Dari perspektif historis, impor oksida tanah jarang tidak tercantum total 56.107 ton pada tahun penuh 2025 dan 48.869 ton pada tahun 2024. Sejak awal 2026, volume impor bulanan menunjukkan tren naik secara keseluruhan dengan fluktuasi, dengan volume impor relatif tinggi pada Maret, April, dan Juni, dan Juli melanjutkan momentum ini.
2. Karbonat Tanah Jarang Campuran: Impor Juli Melonjak 189% Bulan ke Bulan, Pertumbuhan Tahun ke Tahun Melampaui 150%
Dibandingkan dengan oksida tanah jarang tidak tercantum, pertumbuhan impor karbonat tanah jarang campuran bahkan lebih signifikan. Pada Juli 2026, impor karbonat tanah jarang campuran China mencapai 1.533 ton, melonjak 189% bulan ke bulan dari 530 ton pada Juni dan naik 156% tahun ke tahun dari 599 ton pada periode yang sama tahun lalu.
Secara kumulatif, impor Januari–Juli 2026 berjumlah 8.692 ton, naik 50% dari 5.795 ton pada periode yang sama tahun 2025. Patut dicatat, impor karbonat tanah jarang campuran sepanjang tahun 2025 sebesar 9.260 ton, sementara volume Januari–Juli 2026 telah mencapai hampir 94% dari level tahun penuh tahun lalu, mengindikasikan impor tahun penuh kemungkinan akan mencapai level tertinggi dalam beberapa tahun.

3. Interpretasi Pasar
Pertumbuhan berkelanjutan impor oksida tanah jarang tidak tercantum dan karbonat tanah jarang campuran mencerminkan permintaan yang tetap kuat untuk bahan baku hulu di kalangan perusahaan peleburan dan pemisahan tanah jarang domestik.
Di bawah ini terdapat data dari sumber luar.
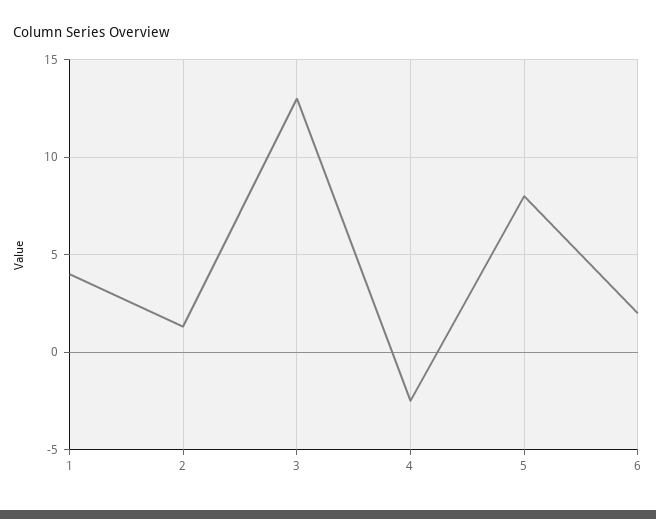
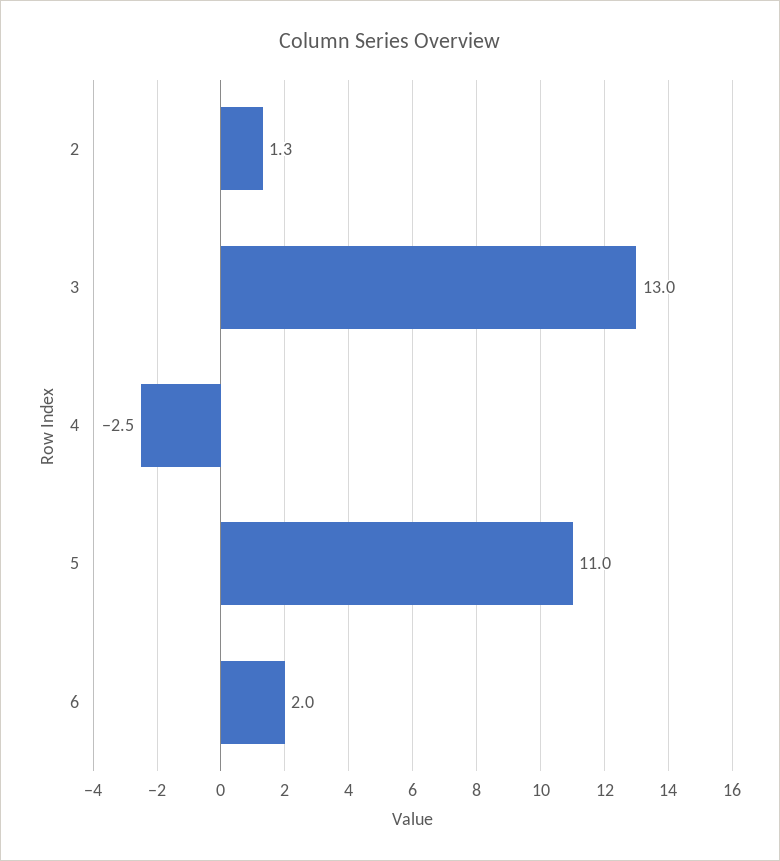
1: 4 -> none
5: 8 -> 11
Karbonat tanah jarang campuran, sebagai bahan baku penting untuk peleburan tanah jarang, mencatat lonjakan impor Juli sebesar 189% bulan ke bulan, yang mungkin terkait dengan penimbunan awal oleh beberapa pelebur domestik dan perubahan jadwal pasokan luar negeri.
Melihat tren tahun penuh, impor kumulatif kedua produk tumbuh pada Januari–Juli 2026, dengan karbonat tanah jarang campuran naik hingga 50%. Ini menunjukkan bahwa rantai industri tanah jarang China semakin bergantung pada bahan baku luar negeri, kemungkinan terkait dengan faktor seperti laju perluasan kuota pertambangan tanah jarang domestik dan kendala kebijakan lingkungan.
4. Prospek
Ke depan, seiring permintaan global untuk bahan magnet permanen tanah jarang terus tumbuh di sektor energi baru, kendaraan listrik, dan tenaga angin, permintaan domestik untuk bahan baku oksida dan karbonat tanah jarang hulu diperkirakan akan tetap kuat. Impor oksida tanah jarang tidak terantum dan karbonat tanah jarang campuran kemungkinan akan tetap pada level yang tinggi.
Meski demikian, perhatian perlu diberikan pada potensi dampak dari perubahan pola pasokan tanah jarang luar negeri, penyesuaian kuota pertambangan tanah jarang domestik, dan lingkungan perdagangan internasional. Disarankan untuk memantau secara ketat data impor Agustus dan September untuk mengukur apakah laju impor bahan baku tanah jarang akan menyesuaikan di paruh kedua tahun ini.